Let a be a real number such that 0 < a < \frac{\pi}{2}. Show that \left(\sin(a)\right)^7 + \left(\cos ( a)\right)^7< 2 sin(a)^4 cos(a)^4.

We know that for any real number x, we have 0 < \sin(x), \cos(x) < 1. Thus, let's take the expression on the right side of the inequality and factorize it as follows:

2(\sin(a)^4)(\cos(a)^4) = 2[(\sin(a)^2)(\cos(a)^2)]^2 = 2[(\sin(2a)/2)^2]^2 = \frac{1}{2^4}\sin(2a)^4.

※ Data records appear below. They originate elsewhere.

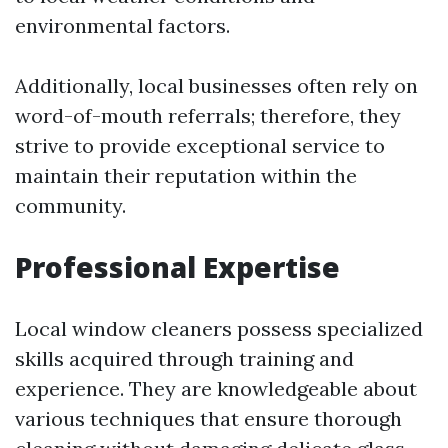
environmental factors.
Additionally, local businesses often rely on
word-of-mouth referrals; therefore, they
strive to provide exceptional service to
maintain their reputation within the
community.
Professional Expertise
Local window cleaners possess specialized
skills acquired through training and
experience. They are knowledgeable about
various techniques that ensure thorough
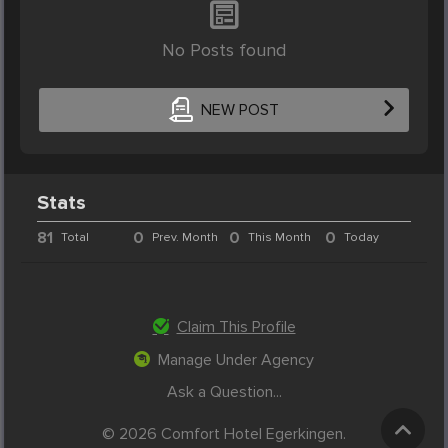
No Posts found
NEW POST
Stats
81
0
0
0
Total
Prev. Month
This Month
Today
Claim This Profile
Manage Under Agency
Ask a Question...
© 2026 Comfort Hotel Egerkingen.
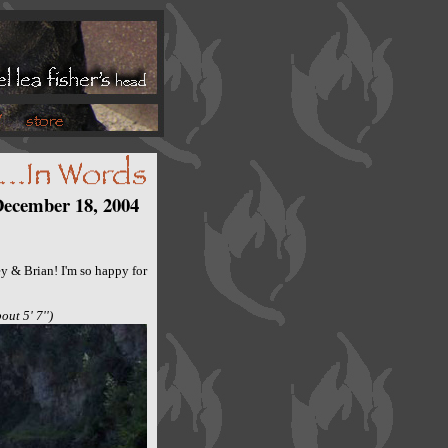
ecember 18, 2004
y & Brian! I'm so happy for
out 5' 7'')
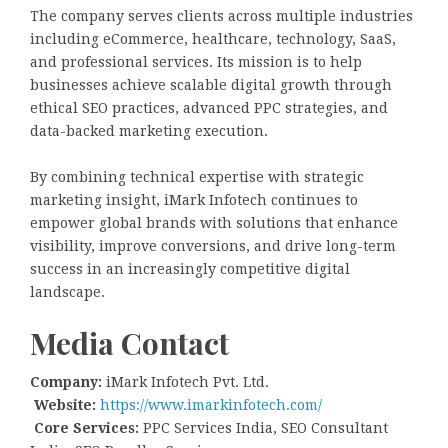
The company serves clients across multiple industries
including eCommerce, healthcare, technology, SaaS,
and professional services. Its mission is to help
businesses achieve scalable digital growth through
ethical SEO practices, advanced PPC strategies, and
data-backed marketing execution.
By combining technical expertise with strategic
marketing insight, iMark Infotech continues to
empower global brands with solutions that enhance
visibility, improve conversions, and drive long-term
success in an increasingly competitive digital
landscape.
Media Contact
Company:
iMark Infotech Pvt. Ltd.
Website:
https://www.imarkinfotech.com/
Core Services:
PPC Services India, SEO Consultant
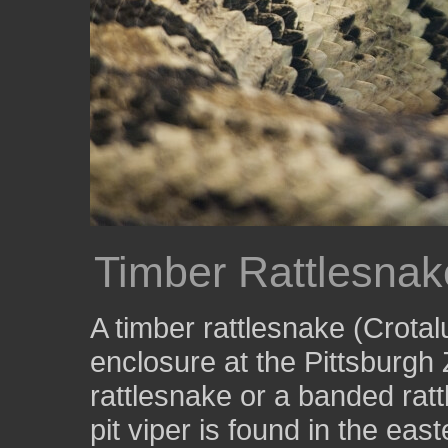
Timber Rattlesnak
A timber rattlesnake (Crotalu
enclosure at the Pittsburg
rattlesnake or a banded rat
pit viper is found in the eas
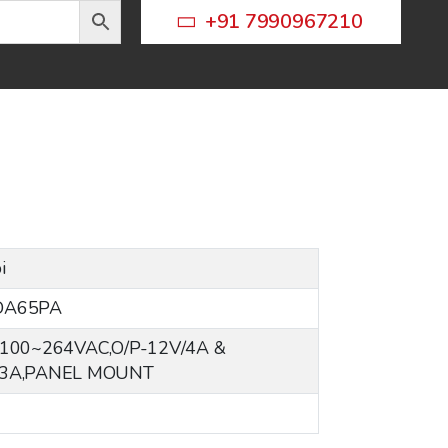
+91 7990967210
i
DA65PA
-100~264VAC,O/P-12V/4A &
/3A,PANEL MOUNT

So, now we have to prove that (\sin(a))^7 + (\cos (a))^7 < \frac{1}{2^4}\sin(2a)^4. Let's look at the expression on the left side:

(\sin(a))^7 + (\cos (a))^7 = (\sin(a) + \cos(a))(\sin^6(a) - \sin^5(a)\cos(a) + \sin^4(a)\cos^2(a) - \sin^3(a)\cos^3(a) + \sin^2(a)\cos^4(a) - \sin(a)\cos^5(a) + \cos^6(a)).

Now, we know that for 0 < a < \frac{\pi}{2}, both \sin(a) and \cos(a) are positive, making the expression \sin(a) + \cos(a) > 0.

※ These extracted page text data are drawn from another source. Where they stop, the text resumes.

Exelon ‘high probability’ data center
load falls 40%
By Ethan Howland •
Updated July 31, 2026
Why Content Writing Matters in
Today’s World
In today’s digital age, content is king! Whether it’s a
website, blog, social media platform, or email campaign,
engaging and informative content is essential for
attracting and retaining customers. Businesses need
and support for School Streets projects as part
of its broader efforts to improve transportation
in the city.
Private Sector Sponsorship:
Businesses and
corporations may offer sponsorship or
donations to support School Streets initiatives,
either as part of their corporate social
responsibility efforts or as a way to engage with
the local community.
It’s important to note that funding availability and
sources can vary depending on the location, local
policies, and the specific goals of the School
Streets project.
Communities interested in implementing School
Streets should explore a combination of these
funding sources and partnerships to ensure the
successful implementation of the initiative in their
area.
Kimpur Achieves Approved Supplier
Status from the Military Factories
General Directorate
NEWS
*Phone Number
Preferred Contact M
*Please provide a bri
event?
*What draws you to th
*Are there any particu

Additionally, we know that
\begin{aligned}
\sin(2a) &= 2\sin(a)\cos(a)\\ \cos(2a) &= \cos^2(a) - \sin^2(a).
\end{aligned}

Squared, we get:
\begin{aligned}
\sin^2(2a) &= 4\sin^2(a)\cos^2(a)\\
\cos^2(2a) &= \cos^4(a) - 2\sin^2(a)\cos^2(a) + \sin^4(a).
\end{aligned}

Now, squaring both sides of the equation for \sin(2a) gives:

\sin^2(2a) = 4\sin^2(a)\cos^2(a) => \sin^4(2a) = 16(sin^2(a))(cos^2(a))^2

Let's represent \sin(2a)^2 and \cos(2a)^2 in terms of \sin^4(a) and \cos^4(a). This gives us:

\sin^2(2a) = 4\sin^2(a)\cos^2(a) => \sin^4(2a) = 16(sin^2(a))(cos^2(a))^2
\cos^2(2a) = \cos^4(a) - 2\sin^2(a)\cos^2(a) + \sin^4(a) => \cos^4(2a) = (\cos^4(a))^2 - 2(\sin^2(a) \cos^2(a))^2 + (\sin^4(a))^2.

Now, we can see that

\begin{aligned}
\sin^4(2a) + \cos^4(2a) &= 16(sin^2(a))(cos^2(a))^2 + (\cos^4(a))^2 - 2(\sin^2(a) \cos^2(a))^2 + (\sin^4(a))^2\\
&= 16(sin^2(a))(cos^2(a))^2 + 16(sin^2(a))^4 - 32(sin^2(a))^2(cos^2(a))^2 + 16(cos^2(a))^4.
\end{aligned}

Taking the square root yields
\sin^2(2a) + \cos^2(2a) < 4(\sin^4(a) + \cos^4(a)) => \frac{1}{2^4}\sin(2a)^4 < (\sin(a))^7 + (\cos (a))^7.

Therefore, we have shown that (\sin(a))^7 + (\cos (a))^7 < \frac{1}{2^4}\sin(2a)^4.